PROBLEM DETAILS: Please copy the records from their start up to and including the line with "a merge publication</span></span>", substituting "criterio" for every "filtro" and leaving everything else unchanged.

SOURCE DATA:
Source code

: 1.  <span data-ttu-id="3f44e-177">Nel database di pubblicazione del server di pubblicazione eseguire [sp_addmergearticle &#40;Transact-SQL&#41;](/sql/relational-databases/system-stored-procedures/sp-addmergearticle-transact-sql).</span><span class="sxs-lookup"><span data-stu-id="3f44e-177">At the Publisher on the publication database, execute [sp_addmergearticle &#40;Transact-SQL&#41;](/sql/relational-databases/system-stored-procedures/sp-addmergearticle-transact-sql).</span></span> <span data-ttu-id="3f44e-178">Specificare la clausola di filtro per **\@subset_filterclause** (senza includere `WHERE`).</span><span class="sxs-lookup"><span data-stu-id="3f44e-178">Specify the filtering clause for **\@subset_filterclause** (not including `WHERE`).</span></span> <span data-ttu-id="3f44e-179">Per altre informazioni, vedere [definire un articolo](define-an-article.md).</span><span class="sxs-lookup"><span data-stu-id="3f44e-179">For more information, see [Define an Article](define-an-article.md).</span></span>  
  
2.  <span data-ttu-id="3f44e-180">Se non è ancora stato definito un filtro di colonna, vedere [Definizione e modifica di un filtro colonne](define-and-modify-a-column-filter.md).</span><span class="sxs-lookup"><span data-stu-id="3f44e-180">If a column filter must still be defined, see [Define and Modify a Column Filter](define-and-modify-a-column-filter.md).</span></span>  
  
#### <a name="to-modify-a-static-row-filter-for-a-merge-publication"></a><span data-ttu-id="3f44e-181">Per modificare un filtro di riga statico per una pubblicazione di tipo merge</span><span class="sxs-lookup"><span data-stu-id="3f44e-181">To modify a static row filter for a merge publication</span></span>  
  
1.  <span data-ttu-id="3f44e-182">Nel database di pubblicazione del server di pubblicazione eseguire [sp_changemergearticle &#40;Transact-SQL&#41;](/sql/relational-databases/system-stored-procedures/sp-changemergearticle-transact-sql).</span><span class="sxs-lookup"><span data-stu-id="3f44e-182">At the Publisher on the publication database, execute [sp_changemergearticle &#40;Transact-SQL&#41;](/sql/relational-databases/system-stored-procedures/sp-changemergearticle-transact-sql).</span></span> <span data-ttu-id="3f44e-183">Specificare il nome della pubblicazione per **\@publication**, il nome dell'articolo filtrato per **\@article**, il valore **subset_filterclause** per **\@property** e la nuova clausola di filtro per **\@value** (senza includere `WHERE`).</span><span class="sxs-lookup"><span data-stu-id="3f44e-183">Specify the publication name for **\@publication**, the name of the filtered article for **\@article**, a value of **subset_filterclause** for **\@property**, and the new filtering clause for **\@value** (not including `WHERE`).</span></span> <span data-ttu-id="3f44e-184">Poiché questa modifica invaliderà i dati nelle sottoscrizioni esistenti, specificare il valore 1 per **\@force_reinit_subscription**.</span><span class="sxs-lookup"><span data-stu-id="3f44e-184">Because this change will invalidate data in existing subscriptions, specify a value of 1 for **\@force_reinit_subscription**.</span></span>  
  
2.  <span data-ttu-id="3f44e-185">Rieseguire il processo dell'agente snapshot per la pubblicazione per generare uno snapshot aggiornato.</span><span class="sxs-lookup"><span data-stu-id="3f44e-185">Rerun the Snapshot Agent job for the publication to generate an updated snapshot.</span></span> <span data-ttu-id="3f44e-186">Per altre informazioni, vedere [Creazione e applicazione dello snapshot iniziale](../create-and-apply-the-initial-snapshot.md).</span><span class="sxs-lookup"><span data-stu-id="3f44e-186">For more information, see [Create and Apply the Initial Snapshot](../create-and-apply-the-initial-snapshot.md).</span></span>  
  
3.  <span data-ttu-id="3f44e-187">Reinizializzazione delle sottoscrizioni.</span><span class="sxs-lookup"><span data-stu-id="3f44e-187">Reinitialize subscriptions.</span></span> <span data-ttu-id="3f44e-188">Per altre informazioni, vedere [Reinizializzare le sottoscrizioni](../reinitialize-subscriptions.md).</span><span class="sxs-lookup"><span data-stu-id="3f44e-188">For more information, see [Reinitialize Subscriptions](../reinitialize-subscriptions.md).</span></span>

FINISHED TASK:
Source code

: 1.  <span data-ttu-id="3f44e-177">Nel database di pubblicazione del server di pubblicazione eseguire [sp_addmergearticle &#40;Transact-SQL&#41;](/sql/relational-databases/system-stored-procedures/sp-addmergearticle-transact-sql).</span><span class="sxs-lookup"><span data-stu-id="3f44e-177">At the Publisher on the publication database, execute [sp_addmergearticle &#40;Transact-SQL&#41;](/sql/relational-databases/system-stored-procedures/sp-addmergearticle-transact-sql).</span></span> <span data-ttu-id="3f44e-178">Specificare la clausola di criterio per **\@subset_filterclause** (senza includere `WHERE`).</span><span class="sxs-lookup"><span data-stu-id="3f44e-178">Specify the filtering clause for **\@subset_filterclause** (not including `WHERE`).</span></span> <span data-ttu-id="3f44e-179">Per altre informazioni, vedere [definire un articolo](define-an-article.md).</span><span class="sxs-lookup"><span data-stu-id="3f44e-179">For more information, see [Define an Article](define-an-article.md).</span></span>  
  
2.  <span data-ttu-id="3f44e-180">Se non è ancora stato definito un criterio di colonna, vedere [Definizione e modifica di un criterio colonne](define-and-modify-a-column-filter.md).</span><span class="sxs-lookup"><span data-stu-id="3f44e-180">If a column filter must still be defined, see [Define and Modify a Column Filter](define-and-modify-a-column-filter.md).</span></span>  
  
#### <a name="to-modify-a-static-row-filter-for-a-merge-publication"></a><span data-ttu-id="3f44e-181">Per modificare un criterio di riga statico per una pubblicazione di tipo merge</span><span class="sxs-lookup"><span data-stu-id="3f44e-181">To modify a static row filter for a merge publication</span></span>  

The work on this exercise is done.